■ Bereitgestellter Text
________________

Begründung Auswahl Forschungsparadigma. Die Entscheidung in der vorliegenden Studie mit einem Mixed-Methods-Design zu arbeiten, erfolgte aufgrund der Zielsetzungen des Forschungsprojektes. Diese wurde in der Einleitung mit Grundlagenforschung im Bereich schriftsprachlicher Kompetenzen von Schülerinnen und Schülern mit dualer Schriftnutzung beschrieben. Dazu soll erforscht werden, wie sich schriftsprachliche Kompetenzen in einem dualen Schriftspracherwerb entwickeln und wie die Schülerinnen und Schüler im Lernprozess unterstützt werden können (vgl. hierzu Kapitel 1). Um diese Ziele zu erreichen, braucht es mehr als eine Datenerhebung, weshalb ein Mixed-Methods-Design zur Umsetzung des Projektes ausgewählt wurde. Dabei wird für gewöhnlich noch zwischen bestimmten Core Designs unterschieden. Darunter versteht man Grundformen von Mixed-Methods-Designs, die häufig in der Forschung angewendet werden. Im Folgenden soll darauf näher eingegangen werden.

3.2 Core Designs

In der dritten Auflage ihres Buches Designing and Conducting Mixed Methods Research typisieren Creswell und Plano Clark (2018) drei sogenannte Core Designs. Diese können als idealtypische Studiendesigns angesehen werden. Unterschieden werden (1) convergent designs, (2) explanatory sequential designs und (3) exploratory sequential designs hinsichtlich Zielsetzung, Aufbau und Durchführung. In der Scientific Community besteht ein weitestgehender Konsens, die Typologie von Creswell und Plano Clark zu verwenden, was die Kommunikation deutlich erleichtert (Creswell & Plano Clark, 2018; Fetters et al., 2013, S. 2134; Guetterman, Fetters & Creswell, 2015, S. 555; Kuckartz, 2014, S. 65). In Anlehnung an diese Einteilung wird die vorliegende Studie als sequenziell und explanativ bezeichnet. Creswell und Plano Clark definieren dieses Core Design wie folgt:

„The explanatory sequential design (also referred to as the explanatory design) occurs in two distinct interactive phases […]. This design starts with the collection and analysis of quantitative data. This first phase is followed by the collection and analysis of qualitative data in order to explain or expand on the first-phase quantitative results.“ (2018)

________________

■ Zu verwendende Einträge
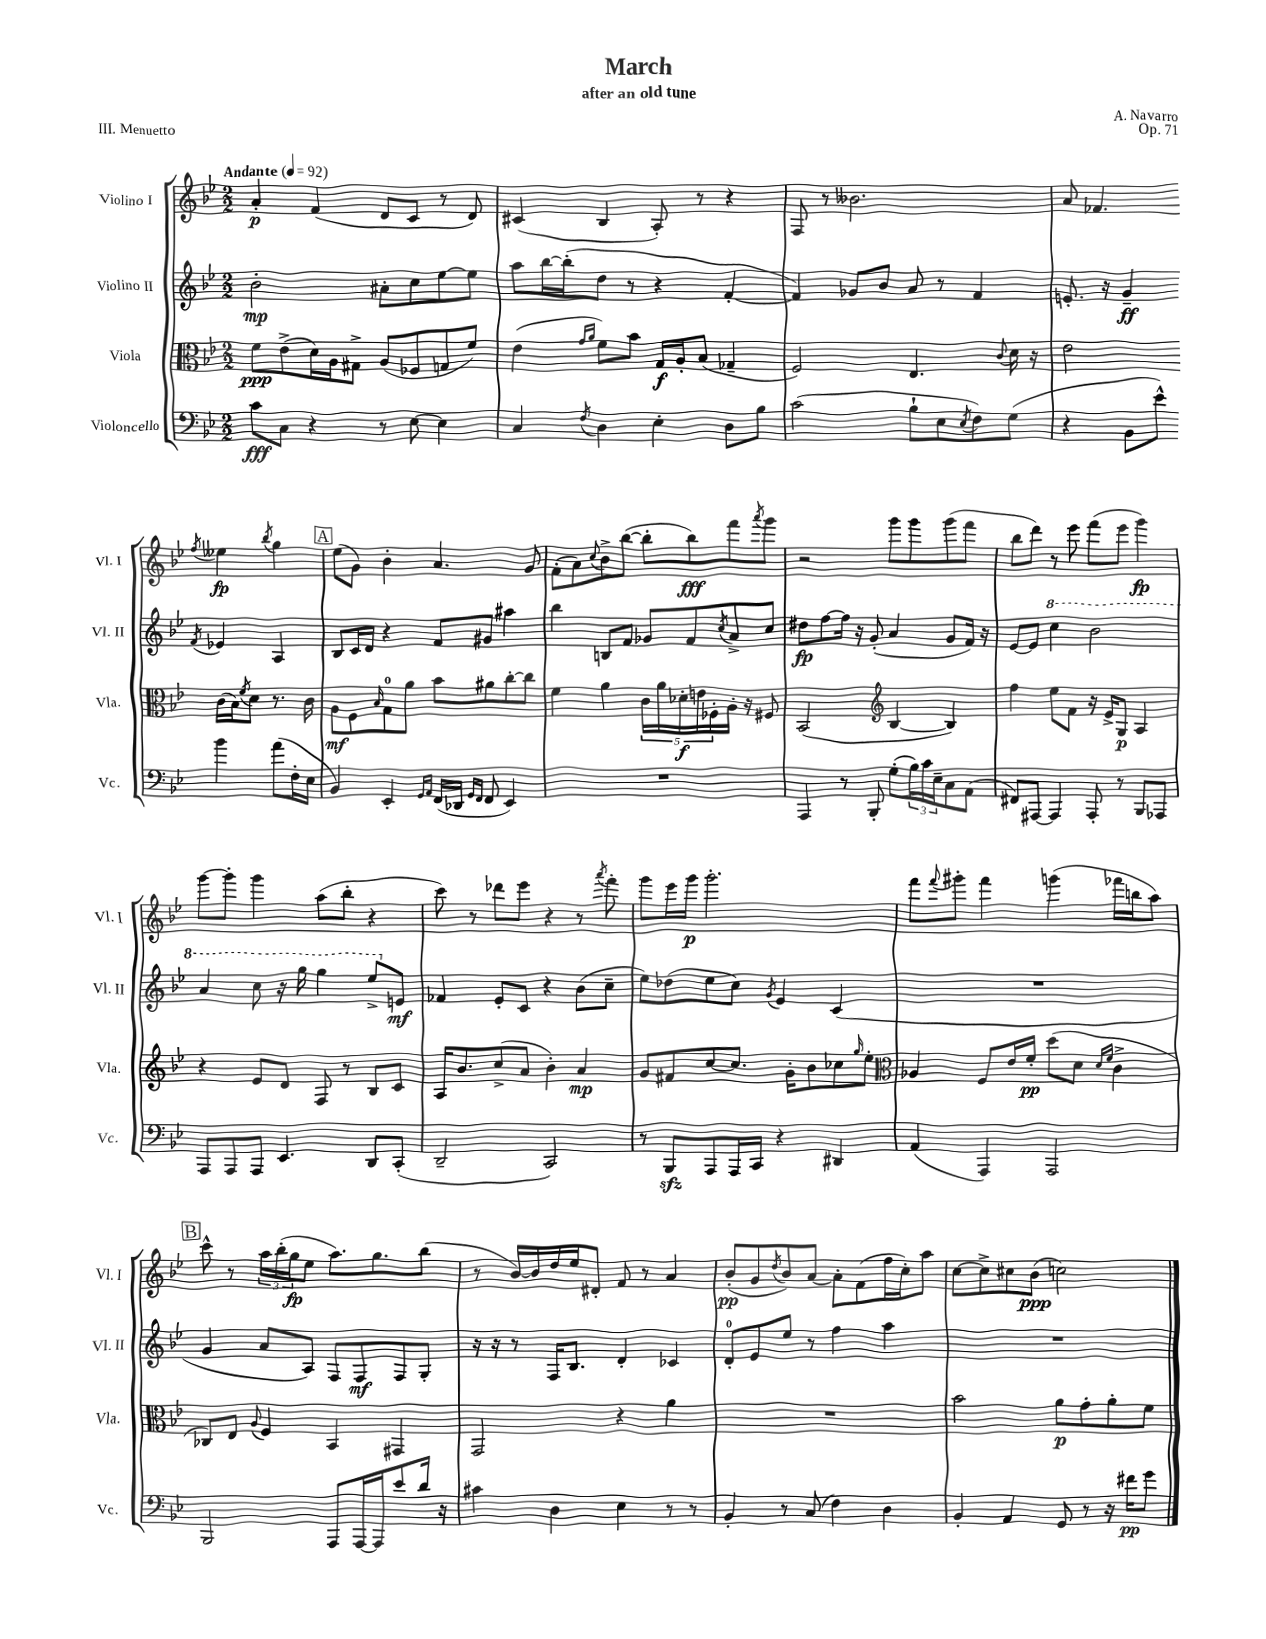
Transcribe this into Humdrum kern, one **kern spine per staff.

**kern	**kern	**kern	**kern
*staff4	*staff3	*staff2	*staff1
*clefF4	*clefC3	*clefG2	*clefG2
*k[b-e-]	*k[b-e-]	*k[b-e-]	*k[b-e-]
*M2/2	*M2/2	*M2/2	*M2/2
*MM92	*MM92	*MM92	*MM92
8c	8f	2b-'	4a'
8C	(8e-^	.	.
4r	16d)	.	(4f
.	16A	.	.
.	8G#^	.	.
8r	(8A	8a#'	8d
[8E-	8F-	8cc	8c
4E-]	8G	[8ee-	8r
.	8f)	8ee-]	8d)
=	=	=	=
4C	(4e-	8aa	(4c#
.	.	[16bb-	.
.	.	(16bb-']	.
.	16qqg	.	.
8qF	16qqa	.	.
4D	8f)	8dd	4B-
.	8b-	8r	.
4E-'	16G	4r	8A')
.	16A'	.	.
.	(8B-	.	8r
8D	4G-~	[4f'	4r
8B-	.	.	.
=	=	=	=
(2c	2F)	4f])	8F
.	.	.	8r
.	.	8g-	2.b--
.	.	8b-	.
8B-`	4.E-	8a	.
8E-	.	8r	.
8qE-	.	.	.
8F)	.	4f	.
.	8qqc	.	.
(8G	16d	.	.
.	16r	.	.
=	=	=	=
4r	2e-	8.e'	8a
.	.	.	4.f-
.	.	16r	.
8BB-	.	4g~	.
8e-^^)	.	.	.
.	.	8qf	8qff
4b-	(16c	4e-	4ee--
.	16B-)	.	.
.	8qf	.	.
.	8d	.	.
.	.	.	8qbb-
(8a	8.r	4A	4gg
16F'	.	.	.
16E-	16c	.	.
=	=	=	=
4BB-)	8A	8B-	(8ee-
.	8F	16c	8g)
.	.	16d	.
.	16qqB-	.	.
4EE-'	8G	4r	4b-'
.	8a	.	.
16qqGG	.	.	.
16qqAA	.	.	.
(16FF	8b-	8f	4.a
16DD-	.	.	.
16qqGG	.	.	.
16qqFF	.	.	.
8FF	8a#	8g#	.
4EE-)	[8cc'	4aa#	.
.	8cc]	.	8g
=	=	=	=
1r	4f	4bb-	(8f'
.	.	.	8a)
.	.	.	8qqcc
.	4a	8B	8b-^
.	.	8f	([8bb-
.	20c	8g-	8bb-']
.	20a	.	.
.	20d-'	.	.
.	.	8f	8bb-)
.	20e	.	.
.	20F-'	.	.
.	.	8qcc	.
.	16A'	8a^	8fff
.	16r	.	.
.	.	.	8qaaa
.	8F#	8cc	8ggg
=	=	=	=
4AAA	(2BB-	8dd#	2r
.	.	[8ff	.
8r	.	16ff]	.
.	.	16r	.
8BBB-'	.	(8g'	.
*	*clefG2	*	*
(8G'	[4B-	4a	8ggg
24B-)	.	.	8ggg
24c	.	.	.
24E-~	.	.	.
8C	4B-])	8g	(8ggg
(8AA	.	16f)	8fff
.	.	16r	.
=	=	=	=
8FF#)	4ff	[8e-	8bb-
[8AAA#	.	8e-]	8ddd)
4AAA#]	8ee-	4ccc	8r
.	8f	.	8eee-
8AAA#'	16r	2bb-	(8fff
.	16e-^	.	.
8r	8G	.	8eee-
8BBB-	4A	.	4ggg)
8AAA-	.	.	.
=	=	=	=
8AAA	4r	4aa	[8ggg
8AAA	.	.	8ggg']
8AAA	8e-	8ccc	4ggg
4.EE-	8d	16r	.
.	.	16ggg	.
.	8F	4ggg	(8aa
.	8r	.	8bb-'
8DD	8B-	8eee-^	4r
(8CC'	8c	8e	.
=	=	=	=
2DD~	16A	4f-	8ccc)
.	8.b-	.	.
.	.	.	8r
.	(8cc^	8e-'	8ddd-
.	8a	8c	8eee-
2CC)	4b-')	4r	4r
.	4a	(8b-	8r
.	.	.	8qaaa
.	.	8cc~	8fff'
=	=	=	=
8r	8g	8ee-)	8ggg
8BBB-	8f#	(8dd-	16eee-
.	.	.	16ggg
8AAA	[8cc	8ee-	2.ggg'
16AAA	8.cc]	8cc)	.
16CC	.	.	.
.	.	8qg	.
4r	.	4e-	.
.	16g'	.	.
.	8b-	.	.
4DD#	8cc-	(4c	.
.	16qqgg	.	.
.	8ee-'	.	.
=	=	=	=
*	*clefC3	*	*
(4AA	4A-	1r	8fff
.	.	.	8qqfff
.	.	.	8ggg#'
4AAA)	8F	.	4fff
.	16e-	.	.
.	16f'	.	.
2AAA	(8dd	.	(4ggg
.	8d	.	.
.	16qqd	.	.
.	16qqf	.	.
.	4c^	.	16fff-
.	.	.	16bb
.	.	.	8aa)
=	=	=	=
2BBB-	8C-)	4g	8ccc^^
.	8E-	.	8r
.	8qqA	.	.
.	4F	8a	24aa
.	.	.	(24bb-'
.	.	.	24gg
.	.	8A)	8ee-
8AAA	4BB-	8F	8.aa)
[16AAA	.	8F	.
16AAA]	.	.	8.gg
8e-	4GG#	8F	.
16d	.	8G'	(8bb-
16r	.	.	.
=	=	=	=
4c#	2GG	16r	8r
.	.	16r	.
.	.	8r	[16b-)
.	.	.	16b-]
4D	.	16F	16dd
.	.	8.B-	16ee-
.	.	.	8d#'
4E-	4r	4d'	8f
.	.	.	8r
8r	4a	4c-	4a
8r	.	.	.
=	=	=	=
4BB-'	1r	8d'	(8b-'
.	.	8e-	8g
.	.	.	8qdd
8r	.	8ee-	8b-)
(8C	.	8r	[8a
4F)	.	4ff	8a']
.	.	.	(8f
4D	.	4aa	16ff
.	.	.	16cc')
.	.	.	8aa
=	=	=	=
4BB-'	2b-	1r	[8cc
.	.	.	8cc^]
4AA	.	.	8cc#
.	.	.	(8b-
8GG	8a	.	2cc)
8r	8g'	.	.
16r	8a'	.	.
16f#	.	.	.
8g	8f	.	.
==	==	==	==
*-	*-	*-	*-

________________

■ Deine Aufgaben
1 - Prüfe, ob die folgenden Aussagen mit dem Text über Mixed-Methods-Designs übereinstimmen, und gib zu jeder Aussage Ja oder Nein zusammen mit den entscheidenden Wörtern des Textes als wörtliches Zitat an. (a) Creswell und Plano Clark unterscheiden drei Core Designs. (b) Die vorliegende Studie wird als konvergent bezeichnet. (c) Das explanativ-sequenzielle Design beginnt mit der Erhebung und Analyse qualitativer Daten.
2 - Ermittle, wie viele Zeilen der Einträge die Zeichenfolge „kern“ enthalten, wobei Groß- und Kleinschreibung zählt. Gib nur die Zahl an.

■ Gelöste Aufgaben
1 -
(a) Ja: „typisieren Creswell und Plano Clark (2018) drei sogenannte Core Designs“
(b) Nein: „wird die vorliegende Studie als sequenziell und explanativ bezeichnet“
(c) Nein: „This design starts with the collection and analysis of quantitative data.“

2 - 2